I’m running a spark application with YARN-client or YARN-cluster mode.
But it seems to take too long to startup.
It takes 10+ seconds to initialize the spark con
Tested on EMR:
cd /usr/lib/spark/jars/; zip /tmp/yarn-archive.zip *.jar
cd path/to/folder/of/someOtherDependancy/jarFolder/; zip /tmp/yarn-archive.zip jar-file.jar
zip -Tv /tmp/yarn-archive.zip
for Test integrity and Verbose debug
if yarn-archive.zip
already exists on hdfs then hdfs dfs -rm -r -f -skipTrash /user/hadoop/yarn-archive.zip
hdfs dfs -put /tmp/yarn-archive.zip /user/hadoop/
else hdfs dfs -put /tmp/yarn-archive.zip /user/hadoop/
--conf spark.yarn.archive="hdfs:///user/hadoop/yarn-archive.zip"
use this argument in spark-submit
The reason why this can work is, the master does not have to distribute all the jars to the slaves. It is available to them from some common hdfs path here it is hdfs:///user/hadoop/yarn-archive.zip
.
I realized that it can save your time by 3-5 seconds, this time also depends on the number of nodes in the cluster. More the nodes, more you save the time.

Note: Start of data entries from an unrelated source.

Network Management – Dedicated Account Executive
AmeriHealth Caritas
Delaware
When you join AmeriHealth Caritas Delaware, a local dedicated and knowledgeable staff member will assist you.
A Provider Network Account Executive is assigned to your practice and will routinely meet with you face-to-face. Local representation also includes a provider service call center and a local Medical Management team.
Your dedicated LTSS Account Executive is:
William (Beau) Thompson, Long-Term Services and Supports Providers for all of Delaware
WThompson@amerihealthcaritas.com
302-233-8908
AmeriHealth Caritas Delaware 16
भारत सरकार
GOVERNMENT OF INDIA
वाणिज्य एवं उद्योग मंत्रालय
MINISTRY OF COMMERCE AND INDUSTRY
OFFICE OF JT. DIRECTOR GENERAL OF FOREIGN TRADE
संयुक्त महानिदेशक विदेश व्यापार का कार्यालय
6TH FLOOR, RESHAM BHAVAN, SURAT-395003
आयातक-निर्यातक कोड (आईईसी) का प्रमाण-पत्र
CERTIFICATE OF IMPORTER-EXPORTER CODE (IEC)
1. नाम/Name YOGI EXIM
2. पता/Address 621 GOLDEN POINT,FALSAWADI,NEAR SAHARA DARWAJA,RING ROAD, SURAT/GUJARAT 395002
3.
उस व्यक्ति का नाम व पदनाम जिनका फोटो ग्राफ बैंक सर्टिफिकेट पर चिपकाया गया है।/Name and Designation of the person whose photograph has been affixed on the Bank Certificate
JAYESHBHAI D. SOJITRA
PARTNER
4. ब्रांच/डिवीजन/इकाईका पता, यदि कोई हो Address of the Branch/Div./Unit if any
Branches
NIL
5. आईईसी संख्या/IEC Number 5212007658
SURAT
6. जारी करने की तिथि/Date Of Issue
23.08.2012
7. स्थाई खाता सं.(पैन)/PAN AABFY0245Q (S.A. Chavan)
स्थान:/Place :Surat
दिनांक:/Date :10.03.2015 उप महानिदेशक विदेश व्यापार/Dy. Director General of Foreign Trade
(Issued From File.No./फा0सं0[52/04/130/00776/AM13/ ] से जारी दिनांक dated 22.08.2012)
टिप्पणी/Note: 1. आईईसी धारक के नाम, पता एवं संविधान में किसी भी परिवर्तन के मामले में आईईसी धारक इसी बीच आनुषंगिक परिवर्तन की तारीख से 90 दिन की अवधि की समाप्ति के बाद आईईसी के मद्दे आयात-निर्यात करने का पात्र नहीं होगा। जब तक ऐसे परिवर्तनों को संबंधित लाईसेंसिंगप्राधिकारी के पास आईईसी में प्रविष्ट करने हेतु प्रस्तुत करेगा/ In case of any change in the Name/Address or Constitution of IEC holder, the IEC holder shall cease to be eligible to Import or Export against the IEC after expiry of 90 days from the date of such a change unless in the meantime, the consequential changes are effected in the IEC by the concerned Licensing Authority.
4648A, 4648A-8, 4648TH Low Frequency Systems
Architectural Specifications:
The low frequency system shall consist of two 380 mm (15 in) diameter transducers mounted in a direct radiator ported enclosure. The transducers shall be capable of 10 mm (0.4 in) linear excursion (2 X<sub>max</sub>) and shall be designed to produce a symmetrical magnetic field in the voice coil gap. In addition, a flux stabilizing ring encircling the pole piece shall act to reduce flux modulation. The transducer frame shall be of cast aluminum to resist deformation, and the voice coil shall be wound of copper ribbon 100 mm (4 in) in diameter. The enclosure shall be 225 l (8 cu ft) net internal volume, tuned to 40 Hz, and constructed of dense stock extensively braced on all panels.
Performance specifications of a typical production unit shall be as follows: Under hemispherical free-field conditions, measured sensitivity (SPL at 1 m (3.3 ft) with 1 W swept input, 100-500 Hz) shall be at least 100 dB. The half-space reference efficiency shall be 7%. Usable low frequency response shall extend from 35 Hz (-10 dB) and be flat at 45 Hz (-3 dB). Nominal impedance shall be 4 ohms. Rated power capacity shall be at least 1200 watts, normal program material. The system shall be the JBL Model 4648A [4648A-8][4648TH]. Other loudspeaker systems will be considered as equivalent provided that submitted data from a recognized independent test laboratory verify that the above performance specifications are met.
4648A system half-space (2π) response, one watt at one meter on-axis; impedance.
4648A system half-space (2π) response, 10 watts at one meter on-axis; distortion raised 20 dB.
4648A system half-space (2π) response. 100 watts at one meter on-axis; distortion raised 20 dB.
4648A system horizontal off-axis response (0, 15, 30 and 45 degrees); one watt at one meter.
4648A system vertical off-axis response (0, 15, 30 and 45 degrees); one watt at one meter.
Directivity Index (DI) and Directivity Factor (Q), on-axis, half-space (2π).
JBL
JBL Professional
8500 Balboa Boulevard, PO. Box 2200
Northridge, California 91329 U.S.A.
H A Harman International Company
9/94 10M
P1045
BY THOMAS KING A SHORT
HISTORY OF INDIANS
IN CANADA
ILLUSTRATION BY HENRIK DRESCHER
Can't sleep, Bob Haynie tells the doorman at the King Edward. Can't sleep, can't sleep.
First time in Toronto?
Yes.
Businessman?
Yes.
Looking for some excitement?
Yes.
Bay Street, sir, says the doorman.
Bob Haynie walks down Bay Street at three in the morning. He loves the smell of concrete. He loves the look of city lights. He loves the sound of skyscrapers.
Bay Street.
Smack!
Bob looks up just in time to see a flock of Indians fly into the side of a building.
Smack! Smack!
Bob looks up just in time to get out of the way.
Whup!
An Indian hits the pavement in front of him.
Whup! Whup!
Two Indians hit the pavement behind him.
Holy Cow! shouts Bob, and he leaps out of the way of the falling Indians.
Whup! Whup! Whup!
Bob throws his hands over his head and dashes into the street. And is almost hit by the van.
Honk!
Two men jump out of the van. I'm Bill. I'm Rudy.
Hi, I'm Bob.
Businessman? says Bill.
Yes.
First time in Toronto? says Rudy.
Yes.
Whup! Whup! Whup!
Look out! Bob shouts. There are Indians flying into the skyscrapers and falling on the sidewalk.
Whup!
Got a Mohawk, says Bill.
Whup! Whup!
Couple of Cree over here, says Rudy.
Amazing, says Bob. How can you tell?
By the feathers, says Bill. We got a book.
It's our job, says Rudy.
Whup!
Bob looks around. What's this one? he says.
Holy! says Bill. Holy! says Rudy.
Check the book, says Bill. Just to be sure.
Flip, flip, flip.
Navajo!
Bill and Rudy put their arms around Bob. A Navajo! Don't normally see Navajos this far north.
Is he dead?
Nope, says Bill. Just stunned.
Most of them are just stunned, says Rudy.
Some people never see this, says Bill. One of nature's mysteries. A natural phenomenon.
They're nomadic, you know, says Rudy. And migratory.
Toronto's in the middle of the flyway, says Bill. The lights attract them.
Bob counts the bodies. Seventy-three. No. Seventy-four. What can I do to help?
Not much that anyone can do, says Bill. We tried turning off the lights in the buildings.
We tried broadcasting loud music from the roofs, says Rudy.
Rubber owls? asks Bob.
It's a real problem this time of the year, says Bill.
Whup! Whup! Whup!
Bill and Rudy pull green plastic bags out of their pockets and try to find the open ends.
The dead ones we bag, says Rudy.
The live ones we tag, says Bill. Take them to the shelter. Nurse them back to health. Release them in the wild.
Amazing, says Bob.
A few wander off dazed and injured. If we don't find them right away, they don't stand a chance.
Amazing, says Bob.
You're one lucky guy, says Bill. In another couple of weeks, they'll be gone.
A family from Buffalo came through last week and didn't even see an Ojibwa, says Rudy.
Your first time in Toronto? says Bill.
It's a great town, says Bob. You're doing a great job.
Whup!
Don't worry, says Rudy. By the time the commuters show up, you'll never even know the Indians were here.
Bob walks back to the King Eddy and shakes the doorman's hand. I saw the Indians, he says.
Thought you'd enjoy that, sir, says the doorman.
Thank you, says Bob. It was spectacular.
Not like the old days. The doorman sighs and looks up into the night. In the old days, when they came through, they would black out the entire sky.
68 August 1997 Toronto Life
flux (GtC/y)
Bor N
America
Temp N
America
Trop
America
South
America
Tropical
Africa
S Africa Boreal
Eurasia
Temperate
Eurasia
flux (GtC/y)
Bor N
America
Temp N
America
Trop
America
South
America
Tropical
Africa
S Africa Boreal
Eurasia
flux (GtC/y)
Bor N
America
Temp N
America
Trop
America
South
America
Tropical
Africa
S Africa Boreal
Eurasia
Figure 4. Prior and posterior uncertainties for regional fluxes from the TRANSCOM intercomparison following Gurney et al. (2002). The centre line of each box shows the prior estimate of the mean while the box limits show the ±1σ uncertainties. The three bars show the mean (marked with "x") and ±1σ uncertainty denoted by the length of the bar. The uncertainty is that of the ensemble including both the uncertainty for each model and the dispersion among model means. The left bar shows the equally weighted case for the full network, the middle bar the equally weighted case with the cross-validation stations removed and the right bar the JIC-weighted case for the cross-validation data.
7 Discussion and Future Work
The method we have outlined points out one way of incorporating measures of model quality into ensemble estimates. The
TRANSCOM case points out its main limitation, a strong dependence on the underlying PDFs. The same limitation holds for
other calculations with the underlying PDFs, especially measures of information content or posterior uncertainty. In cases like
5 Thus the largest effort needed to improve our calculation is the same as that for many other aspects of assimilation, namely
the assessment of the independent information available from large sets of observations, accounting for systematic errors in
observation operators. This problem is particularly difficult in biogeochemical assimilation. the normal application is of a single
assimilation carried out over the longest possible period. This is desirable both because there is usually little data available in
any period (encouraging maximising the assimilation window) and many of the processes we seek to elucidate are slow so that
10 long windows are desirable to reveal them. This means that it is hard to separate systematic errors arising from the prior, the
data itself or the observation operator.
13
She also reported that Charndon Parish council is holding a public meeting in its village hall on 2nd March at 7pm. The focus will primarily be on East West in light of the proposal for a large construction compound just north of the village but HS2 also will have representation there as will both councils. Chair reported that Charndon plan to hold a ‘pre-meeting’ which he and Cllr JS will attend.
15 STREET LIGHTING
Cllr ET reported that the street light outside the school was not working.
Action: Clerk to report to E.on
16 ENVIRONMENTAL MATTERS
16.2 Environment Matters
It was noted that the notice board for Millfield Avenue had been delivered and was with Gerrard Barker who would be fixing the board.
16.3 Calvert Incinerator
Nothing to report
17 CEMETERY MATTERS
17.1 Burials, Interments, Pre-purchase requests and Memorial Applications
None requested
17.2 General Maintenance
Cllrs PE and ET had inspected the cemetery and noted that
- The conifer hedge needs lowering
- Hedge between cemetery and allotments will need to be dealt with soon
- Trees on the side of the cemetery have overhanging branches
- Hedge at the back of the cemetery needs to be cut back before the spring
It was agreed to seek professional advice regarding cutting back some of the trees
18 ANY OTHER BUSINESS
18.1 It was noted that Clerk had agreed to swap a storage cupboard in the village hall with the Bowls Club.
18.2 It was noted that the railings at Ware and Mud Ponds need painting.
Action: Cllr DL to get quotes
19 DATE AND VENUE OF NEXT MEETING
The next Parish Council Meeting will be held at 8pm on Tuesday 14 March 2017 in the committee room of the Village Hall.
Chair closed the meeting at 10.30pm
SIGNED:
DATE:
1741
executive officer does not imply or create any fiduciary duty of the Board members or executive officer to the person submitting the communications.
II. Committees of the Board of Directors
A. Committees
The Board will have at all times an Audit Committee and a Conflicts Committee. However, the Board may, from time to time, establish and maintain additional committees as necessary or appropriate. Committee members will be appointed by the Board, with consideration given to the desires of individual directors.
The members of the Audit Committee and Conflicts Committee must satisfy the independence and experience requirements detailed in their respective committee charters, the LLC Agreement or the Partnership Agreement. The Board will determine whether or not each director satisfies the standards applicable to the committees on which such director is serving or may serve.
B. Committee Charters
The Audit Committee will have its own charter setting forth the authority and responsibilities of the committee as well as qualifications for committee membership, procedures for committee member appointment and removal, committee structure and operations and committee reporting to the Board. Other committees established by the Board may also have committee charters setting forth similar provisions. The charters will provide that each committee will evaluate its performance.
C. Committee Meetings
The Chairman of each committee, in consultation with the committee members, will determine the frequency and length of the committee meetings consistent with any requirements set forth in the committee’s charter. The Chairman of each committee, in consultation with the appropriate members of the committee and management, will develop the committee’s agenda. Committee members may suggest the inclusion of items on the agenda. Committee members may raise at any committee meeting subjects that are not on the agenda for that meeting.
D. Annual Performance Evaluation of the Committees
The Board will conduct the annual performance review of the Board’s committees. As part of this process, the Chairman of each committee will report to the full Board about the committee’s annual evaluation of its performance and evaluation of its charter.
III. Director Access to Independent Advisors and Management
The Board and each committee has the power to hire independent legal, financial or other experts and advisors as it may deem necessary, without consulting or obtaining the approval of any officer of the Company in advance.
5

If you're using mac os to run some tasks in standalone mode,
Just remember to enable the remote ssh connection
in your system preference -> sharing
(I don't know the reason why we should do that)
Before enabling it, it takes me about 1 minute to run spark-submit xx.py
After enabling it, it only takes me 3 seconds to run it.
I hope it can help others has the kind of issues on Mac os platform
You could check Apache Livy which is a REST API in front of Spark.
You could have one session and multiple requests to that one Spark/Livy session.
This is pretty typical. My system takes about 20 seconds from running spark-submit until getting a SparkContext.
As it says in the docs in a couple of places, the solution is to turn your driver into an RPC server. That way you initialize once, and then other applications can use the driver's context as a service.
I am in the middle of doing this with my application. I am using http4s and turning my driver into a web server.